How to identify colors in a string with nltk in python?

The question really speaks for itself, but my problem is I want to be able to identify colors in a string with nltk and all I can find is how to classify parts of speech. I know I could just make a list of all the colors I want to support but since I want to support all the colors available in css this would be quite a long list (some of them get strange, like teal and aquamarine). If there is a simpler way to do this than writing them all out it would be greatly appreciated. Thanks!


It seems that I forgot to mention when I first asked my question that I required The color names spaced out like in natural language instead of run together due to it's use in speech recognition. Therefore, I have selected "Tadhg McDonald-Jensen"'s answer as the best because it answers my original question quite well. However I have also posted my own answer which supplies color names with spaces. Hope this helps!
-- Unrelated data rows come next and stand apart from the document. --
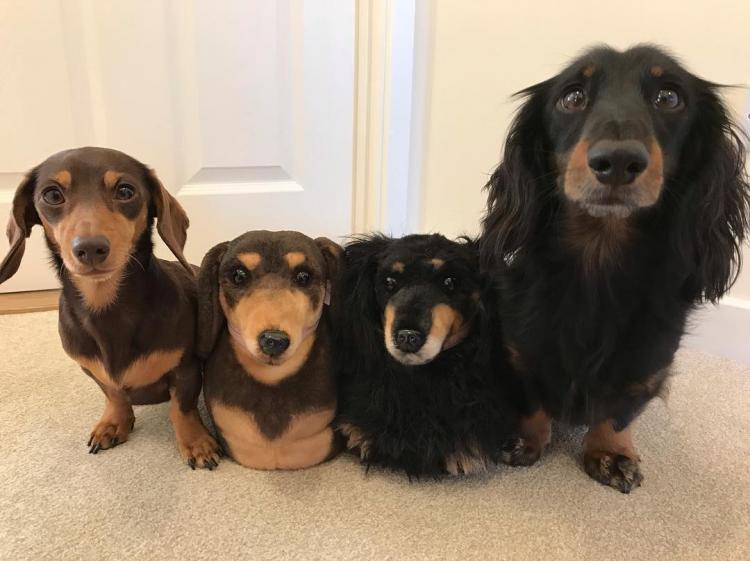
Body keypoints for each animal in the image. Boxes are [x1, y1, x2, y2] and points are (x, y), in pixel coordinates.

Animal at [482, 44, 750, 490]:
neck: (599, 255)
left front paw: (611, 453)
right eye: (572, 96)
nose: (618, 161)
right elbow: (532, 395)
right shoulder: (521, 342)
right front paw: (524, 440)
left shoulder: (650, 359)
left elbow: (620, 410)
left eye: (669, 97)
You can use the webcolors package to get all css color names that it recognizes, just check for membership of webcolors.CSS3_NAMES_TO_HEX:

>>> import webcolors
>>> "green" in webcolors.CSS3_NAMES_TO_HEX
>>> "deepskyblue" in webcolors.CSS3_NAMES_TO_HEX
>>> "aquamarine" in webcolors.CSS3_NAMES_TO_HEX
>>> len(webcolors.CSS3_NAMES_TO_HEX)

This means that webcolors.CSS3_NAMES_TO_HEX.keys() will give you a list in python2 or dictkeys set in python3 of all css3 color names.